■ Brief:
Pick out each line in the listing below that contains the word "Implémente", and copy those lines in full.

■ Data provided:
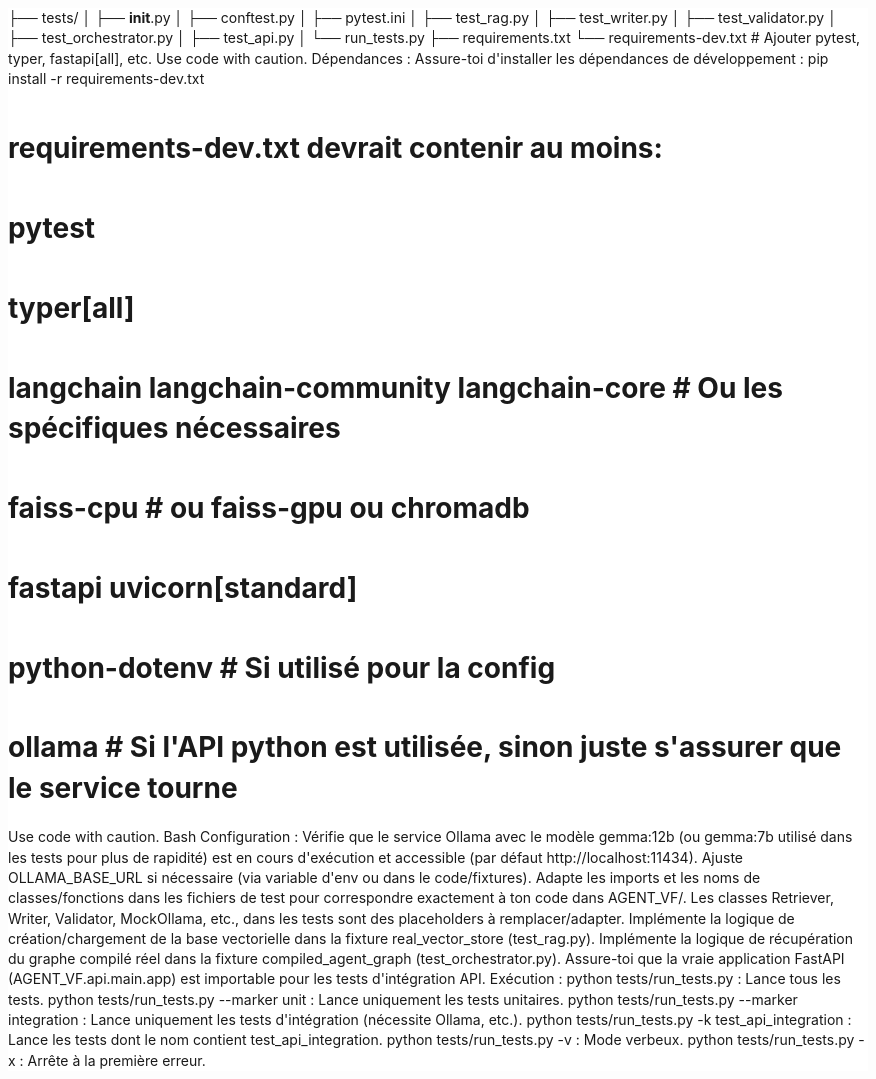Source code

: ├── tests/
│   ├── __init__.py
│   ├── conftest.py
│   ├── pytest.ini
│   ├── test_rag.py
│   ├── test_writer.py
│   ├── test_validator.py
│   ├── test_orchestrator.py
│   ├── test_api.py
│   └── run_tests.py
├── requirements.txt
└── requirements-dev.txt # Ajouter pytest, typer, fastapi[all], etc.
Use code with caution.
Dépendances : Assure-toi d'installer les dépendances de développement :
pip install -r requirements-dev.txt
# requirements-dev.txt devrait contenir au moins:
# pytest
# typer[all]
# langchain langchain-community langchain-core # Ou les spécifiques nécessaires
# faiss-cpu # ou faiss-gpu ou chromadb
# fastapi uvicorn[standard]
# python-dotenv # Si utilisé pour la config
# ollama # Si l'API python est utilisée, sinon juste s'assurer que le service tourne
Use code with caution.
Bash
Configuration :
Vérifie que le service Ollama avec le modèle gemma:12b (ou gemma:7b utilisé dans les tests pour plus de rapidité) est en cours d'exécution et accessible (par défaut http://localhost:11434). Ajuste OLLAMA_BASE_URL si nécessaire (via variable d'env ou dans le code/fixtures).
Adapte les imports et les noms de classes/fonctions dans les fichiers de test pour correspondre exactement à ton code dans AGENT_VF/. Les classes Retriever, Writer, Validator, MockOllama, etc., dans les tests sont des placeholders à remplacer/adapter.
Implémente la logique de création/chargement de la base vectorielle dans la fixture real_vector_store (test_rag.py).
Implémente la logique de récupération du graphe compilé réel dans la fixture compiled_agent_graph (test_orchestrator.py).
Assure-toi que la vraie application FastAPI (AGENT_VF.api.main.app) est importable pour les tests d'intégration API.
Exécution :
python tests/run_tests.py : Lance tous les tests.
python tests/run_tests.py --marker unit : Lance uniquement les tests unitaires.
python tests/run_tests.py --marker integration : Lance uniquement les tests d'intégration (nécessite Ollama, etc.).
python tests/run_tests.py -k test_api_integration : Lance les tests dont le nom contient test_api_integration.
python tests/run_tests.py -v : Mode verbeux.
python tests/run_tests.py -x : Arrête à la première erreur.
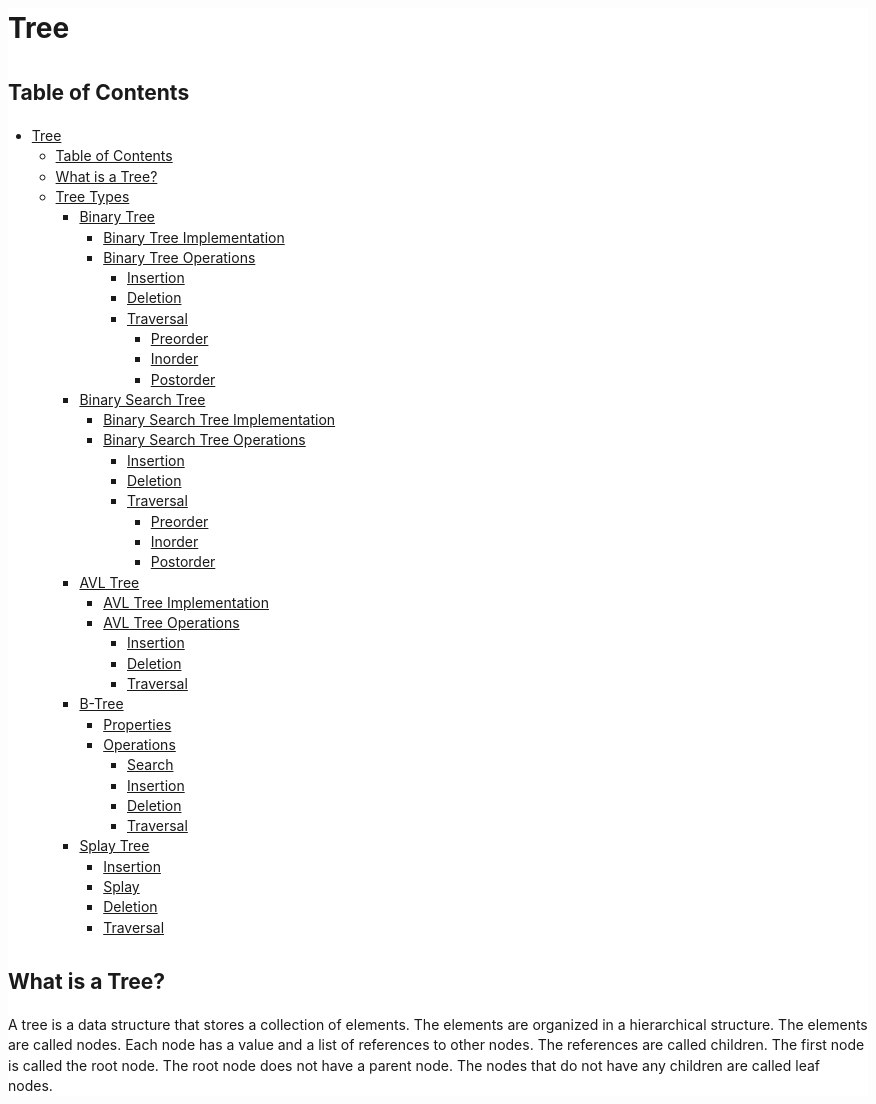 # Tree

## Table of Contents

- [Tree](#tree)
  - [Table of Contents](#table-of-contents)
  - [What is a Tree?](#what-is-a-tree)
  - [Tree Types](#tree-types)
    - [Binary Tree](#binary-tree)
      - [Binary Tree Implementation](#binary-tree-implementation)
      - [Binary Tree Operations](#binary-tree-operations)
        - [Insertion](#insertion)
        - [Deletion](#deletion)
        - [Traversal](#traversal)
          - [Preorder](#preorder)
          - [Inorder](#inorder)
          - [Postorder](#postorder)
    - [Binary Search Tree](#binary-search-tree)
      - [Binary Search Tree Implementation](#binary-search-tree-implementation)
      - [Binary Search Tree Operations](#binary-search-tree-operations)
        - [Insertion](#insertion-1)
        - [Deletion](#deletion-1)
        - [Traversal](#traversal-1)
          - [Preorder](#preorder-1)
          - [Inorder](#inorder-1)
          - [Postorder](#postorder-1)
    - [AVL Tree](#avl-tree)
      - [AVL Tree Implementation](#avl-tree-implementation)
      - [AVL Tree Operations](#avl-tree-operations)
        - [Insertion](#insertion-2)
        - [Deletion](#deletion-2)
        - [Traversal](#traversal-2)
    - [B-Tree](#b-tree)
      - [Properties](#properties)
      - [Operations](#operations)
        - [Search](#search)
        - [Insertion](#insertion-3)
        - [Deletion](#deletion-3)
        - [Traversal](#traversal-3)
    - [Splay Tree](#splay-tree)
        - [Insertion](#insertion-4)
        - [Splay](#splay)
        - [Deletion](#deletion-4)
        - [Traversal](#traversal-4)

## What is a Tree?

A tree is a data structure that stores a collection of elements. The elements are organized in a hierarchical structure. The elements are called nodes. Each node has a value and a list of references to other nodes. The references are called children. The first node is called the root node. The root node does not have a parent node. The nodes that do not have any children are called leaf nodes.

■ Response:
Implémente la logique de création/chargement de la base vectorielle dans la fixture real_vector_store (test_rag.py).
Implémente la logique de récupération du graphe compilé réel dans la fixture compiled_agent_graph (test_orchestrator.py).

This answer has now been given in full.